French unions reject Macron’s concessions, demand complete rollback of pension reforms

The French government announced it would keep the retirement age at 62, but major unions in the country have called for massive mobilizations on 14, 15 and 16 January, to demand a complete rollback of the controversial pension reforms

January 14, 2020 by Peoples Dispatch
Pension reforms France
Protest against pension reforms in France.

After months of struggle and massive countrywide mobilizations by trade unions and workers, French president Emmanuel Macron has been forced to make concessions in the controversial pension reforms planned by his government. In a last-minute bid to pass the pension reforms, Prime Minister Edouard Philippe announced on Saturday, January 11, that the government was willing to concede on the workers’ demands of reversing the new proposed age for retirement with full benefits – 64, and to keep it at 62.

While few view this as a positive development, major unions in France, including the General Confederation of Labour (CGT), have called for intensifying the protests, and have called for large-scale mobilizations on January 14, 15 and 16, to demand a complete rollback of the proposed reforms.

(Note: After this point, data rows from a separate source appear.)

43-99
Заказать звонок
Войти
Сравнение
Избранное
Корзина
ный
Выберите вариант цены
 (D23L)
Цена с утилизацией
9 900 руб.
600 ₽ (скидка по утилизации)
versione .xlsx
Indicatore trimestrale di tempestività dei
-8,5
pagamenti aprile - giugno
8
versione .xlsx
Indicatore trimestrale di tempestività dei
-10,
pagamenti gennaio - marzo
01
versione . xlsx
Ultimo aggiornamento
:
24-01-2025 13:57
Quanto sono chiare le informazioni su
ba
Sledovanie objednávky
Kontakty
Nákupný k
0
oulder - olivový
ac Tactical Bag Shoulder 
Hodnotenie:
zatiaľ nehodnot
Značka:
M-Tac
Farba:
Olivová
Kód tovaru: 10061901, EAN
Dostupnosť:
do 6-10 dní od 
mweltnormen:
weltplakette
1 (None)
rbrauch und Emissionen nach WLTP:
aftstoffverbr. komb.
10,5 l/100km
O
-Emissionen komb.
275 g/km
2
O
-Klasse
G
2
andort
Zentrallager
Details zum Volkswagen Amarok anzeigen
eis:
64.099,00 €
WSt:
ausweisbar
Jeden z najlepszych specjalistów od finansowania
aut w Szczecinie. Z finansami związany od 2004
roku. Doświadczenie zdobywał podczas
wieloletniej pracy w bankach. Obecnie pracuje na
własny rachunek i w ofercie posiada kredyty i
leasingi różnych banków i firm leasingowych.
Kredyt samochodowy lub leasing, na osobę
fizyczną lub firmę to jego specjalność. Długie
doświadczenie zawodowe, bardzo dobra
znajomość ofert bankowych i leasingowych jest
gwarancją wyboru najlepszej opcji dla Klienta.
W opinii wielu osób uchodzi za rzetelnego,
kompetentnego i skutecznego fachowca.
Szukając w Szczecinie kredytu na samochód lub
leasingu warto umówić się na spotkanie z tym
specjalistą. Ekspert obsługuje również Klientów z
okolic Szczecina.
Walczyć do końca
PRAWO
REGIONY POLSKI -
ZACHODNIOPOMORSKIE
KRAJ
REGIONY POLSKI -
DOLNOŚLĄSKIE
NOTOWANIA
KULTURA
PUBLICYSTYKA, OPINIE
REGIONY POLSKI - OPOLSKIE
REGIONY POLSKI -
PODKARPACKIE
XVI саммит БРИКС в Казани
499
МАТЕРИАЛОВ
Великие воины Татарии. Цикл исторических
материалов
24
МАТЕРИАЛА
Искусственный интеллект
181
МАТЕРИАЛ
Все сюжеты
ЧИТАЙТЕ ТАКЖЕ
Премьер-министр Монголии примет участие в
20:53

Macron has been pushing hard to introduce a centralized points-based pension system in France by overhauling the current 42 different pension systems for various professions in the country. According to the government’s original proposal, from 2025, workers in France will have to toil till the age of 64 in order to avail full pension benefits. The current retirement age is 62. Additionally, the contributions of the employees during their careers will be graded as points, which will be used to calculate their pension amounts in Euros. As of now, each point has not been given a specific valuation as it is subject to fluctuations in the economy. The French government wants to pass the controversial reforms before the summer of 2020. 

All the major trade unions in the country including CGT, Workers Force (FO), Solidaires, FSU, UNEF, MNL, among others, have been protesting against these reforms since their announcement in July. A month-long strike in December had brought France to a standstill, and have now forced the government to announce concessions on the pivotal age for retirement. 

However, the reforms remain unpopular. On January 11 – the 38th day of the continuing protests – half a million people reportedly hit the streets of France, with around 163 demonstrations being organized across the country to protest the pension reforms.